Estaba pasando un fin de semana de turismo y tango con una amiga en una preciosa ciudad francesa. Era sábado y habíamos oído hablar de una milonga con mucho encanto que tenía lugar en una plaza céntrica en la que había bancos de madera para sentarse, un banco corrido de piedra, y un par de cafeterías alrededor, para reponer fuerzas a mitad de milonga.
Me sorprendió el equipo de música excepcional que tenían allí desplegado, así como la cantidad de gente que había ido a disfrutar y también la cantidad de gente que observaba la milonga con esos de sorpresa y de "yo quiero" con los que todos miramos alguna vez a las parejas cuando bailan. Era una milonga preciosa en la que la gente estaba muy mezclada, y se respiraba buena onda.
Lo único a lo que poner pegas de aquella milonga era el suelo, que al fin y al cabo no era el más ideal para bailar. Por lo visto, alguno de los organizadores o quizás alguno de los milongueros asistentes había pensado exactamente lo mismo y tuvo la brillante idea de poner polvos talco cerca de uno de los altavoces. Todo el mundo iba como loco a pisar los polvitos blancos con la absurda esperanza de deslizarse mejor por la pista, porosa, irregular y de baldosa... especialmente las elegante mujeres francesas que insistían en lucir sus bonitos zapatos en un suelo que no estaba hecho para ellos.
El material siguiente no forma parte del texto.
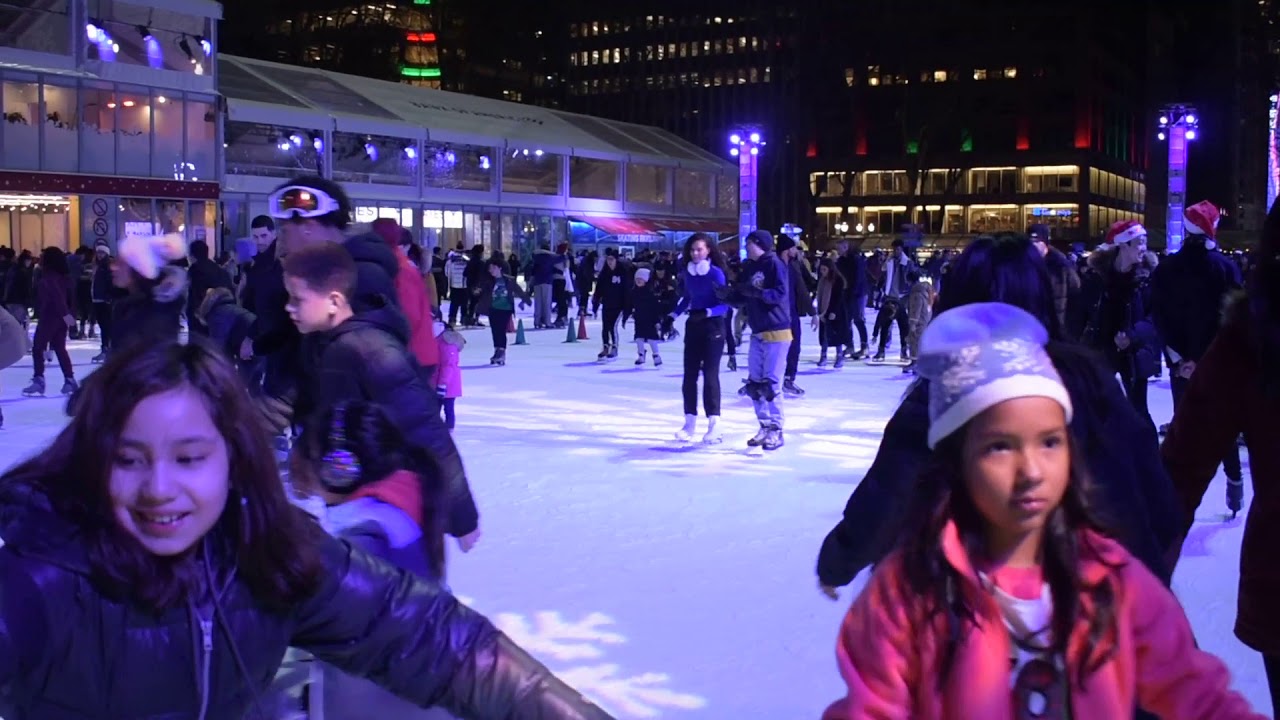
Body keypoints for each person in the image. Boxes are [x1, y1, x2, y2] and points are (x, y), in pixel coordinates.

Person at [0, 339, 613, 718]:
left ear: (233, 459)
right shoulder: (43, 571)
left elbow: (433, 638)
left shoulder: (269, 552)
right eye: (129, 459)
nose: (159, 488)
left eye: (189, 458)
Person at [823, 303, 1264, 720]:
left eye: (1049, 441)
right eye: (1000, 446)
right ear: (955, 458)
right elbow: (873, 705)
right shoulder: (909, 592)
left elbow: (1195, 693)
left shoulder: (1115, 581)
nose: (1031, 470)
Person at [816, 233, 1182, 599]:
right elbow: (1158, 497)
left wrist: (840, 559)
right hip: (1116, 604)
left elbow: (891, 492)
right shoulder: (1090, 377)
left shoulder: (952, 385)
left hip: (1009, 611)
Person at [281, 242, 481, 551]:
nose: (289, 308)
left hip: (388, 511)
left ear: (334, 301)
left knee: (396, 592)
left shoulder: (368, 350)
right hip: (352, 503)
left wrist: (461, 515)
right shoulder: (325, 345)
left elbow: (425, 427)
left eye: (297, 299)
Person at [1162, 197, 1280, 715]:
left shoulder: (1254, 331)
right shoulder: (1251, 332)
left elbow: (1182, 466)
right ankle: (1234, 479)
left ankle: (1234, 479)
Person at [726, 230, 791, 451]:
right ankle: (763, 425)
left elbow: (781, 293)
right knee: (755, 383)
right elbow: (744, 294)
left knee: (771, 383)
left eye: (749, 244)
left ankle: (776, 428)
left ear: (760, 245)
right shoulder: (749, 266)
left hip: (778, 331)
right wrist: (729, 296)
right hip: (758, 332)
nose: (746, 247)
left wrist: (757, 294)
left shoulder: (775, 264)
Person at [669, 234, 729, 444]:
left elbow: (726, 304)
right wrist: (673, 315)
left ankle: (715, 424)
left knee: (710, 375)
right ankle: (689, 422)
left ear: (708, 251)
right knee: (689, 376)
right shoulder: (688, 272)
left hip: (713, 327)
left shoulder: (716, 274)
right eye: (692, 250)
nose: (695, 253)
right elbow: (687, 297)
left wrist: (708, 312)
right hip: (694, 325)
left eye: (699, 250)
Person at [22, 247, 78, 397]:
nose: (40, 258)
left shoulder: (49, 277)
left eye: (43, 256)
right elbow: (70, 298)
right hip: (60, 318)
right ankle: (69, 378)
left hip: (50, 316)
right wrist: (69, 316)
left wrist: (66, 314)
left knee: (38, 347)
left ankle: (39, 378)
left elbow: (57, 297)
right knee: (60, 348)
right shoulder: (65, 277)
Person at [475, 256, 530, 366]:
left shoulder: (509, 280)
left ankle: (501, 351)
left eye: (493, 268)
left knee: (501, 330)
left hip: (506, 309)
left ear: (499, 268)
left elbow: (518, 290)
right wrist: (477, 291)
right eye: (490, 269)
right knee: (495, 331)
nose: (491, 271)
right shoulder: (488, 281)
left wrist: (525, 301)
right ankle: (497, 350)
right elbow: (482, 292)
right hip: (493, 308)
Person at [626, 266, 663, 367]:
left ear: (646, 280)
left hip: (650, 319)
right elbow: (630, 304)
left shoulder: (651, 293)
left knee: (652, 338)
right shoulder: (634, 292)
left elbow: (656, 307)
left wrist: (657, 320)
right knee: (639, 338)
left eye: (641, 279)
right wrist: (628, 313)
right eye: (637, 279)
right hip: (639, 318)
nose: (638, 281)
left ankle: (656, 355)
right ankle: (641, 355)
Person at [434, 320, 464, 429]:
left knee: (447, 408)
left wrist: (443, 384)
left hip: (448, 384)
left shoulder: (447, 343)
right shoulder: (439, 341)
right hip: (439, 382)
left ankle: (449, 428)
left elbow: (448, 365)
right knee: (436, 408)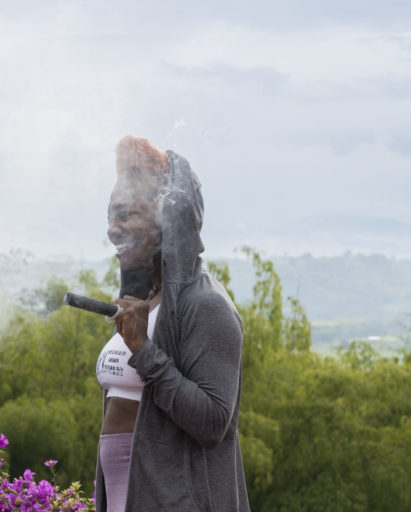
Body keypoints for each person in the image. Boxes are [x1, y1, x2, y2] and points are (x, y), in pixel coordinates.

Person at [94, 135, 249, 511]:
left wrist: (142, 348)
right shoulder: (146, 303)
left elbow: (212, 423)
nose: (112, 229)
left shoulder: (206, 305)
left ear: (167, 221)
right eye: (110, 216)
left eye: (125, 215)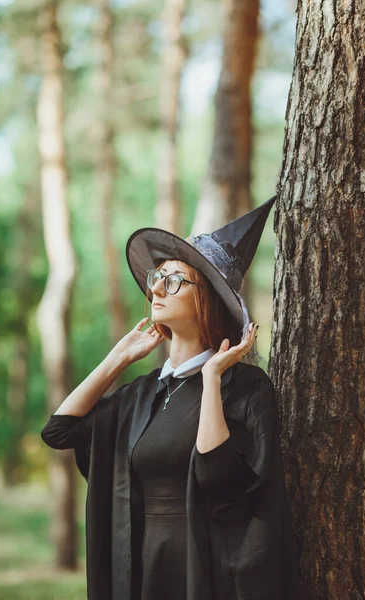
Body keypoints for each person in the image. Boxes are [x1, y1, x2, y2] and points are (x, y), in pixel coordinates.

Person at [41, 195, 300, 600]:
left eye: (174, 279)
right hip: (140, 570)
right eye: (156, 277)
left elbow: (217, 477)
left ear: (206, 298)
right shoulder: (141, 395)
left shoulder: (244, 389)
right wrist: (118, 358)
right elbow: (59, 430)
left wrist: (212, 376)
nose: (157, 286)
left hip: (205, 577)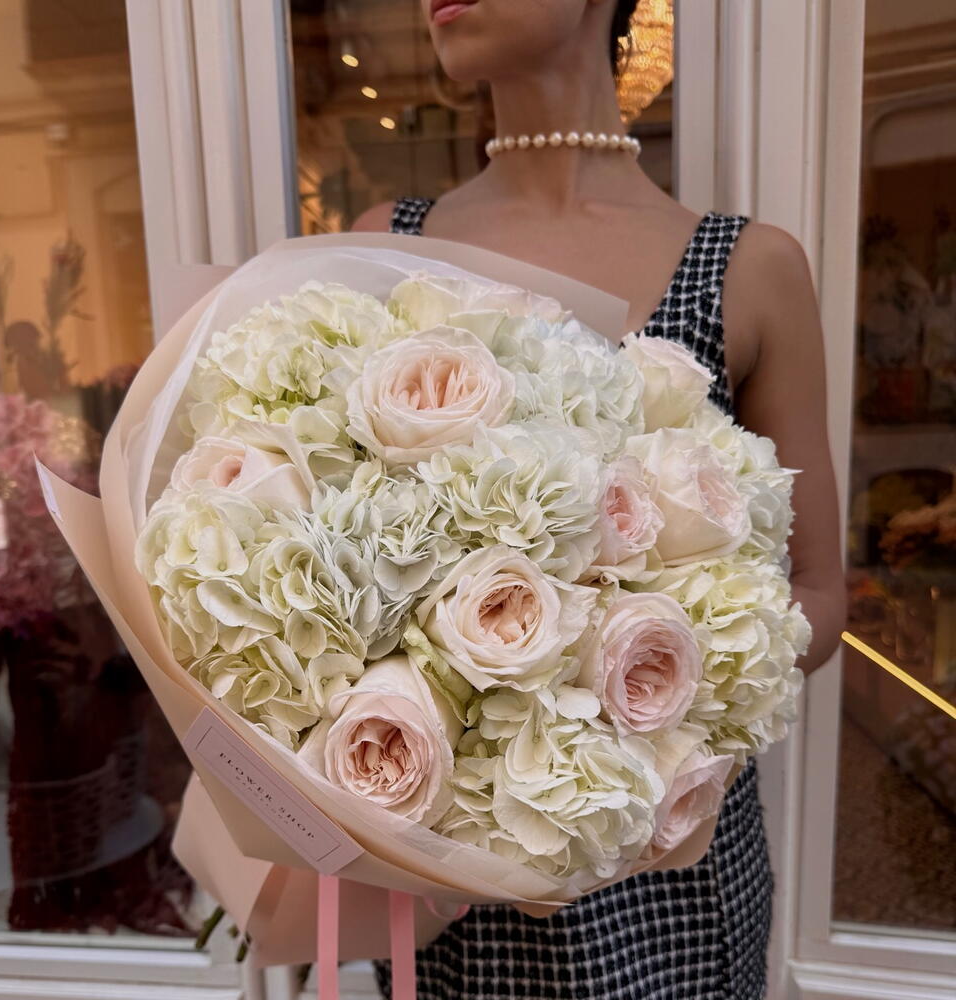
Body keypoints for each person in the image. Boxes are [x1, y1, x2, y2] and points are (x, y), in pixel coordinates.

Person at [354, 1, 846, 997]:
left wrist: (635, 681)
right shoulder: (384, 252)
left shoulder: (747, 269)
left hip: (671, 860)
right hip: (461, 874)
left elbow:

No pude evitar una sonrisa al ver aquello. ¡Qué afán por conseguir que un suelo que era imposible que resbalara, lo hiciera!
Cuando la milonga terminó miré hacia lo que quedaba de lugar donde habíamos bailado. Aquello parecía más bien una pista de ski que el suelo donde había tenido lugar una milonga. Eso sí, obviamente no por lo que deslizaba, sino por el colorcito blanco-nieve que cubría toda la zona de baile. ¡Que pena que no llovió! ¡De haberlo hecho podríamos haber convertido la milonga en una batalla de "bolas de nive"!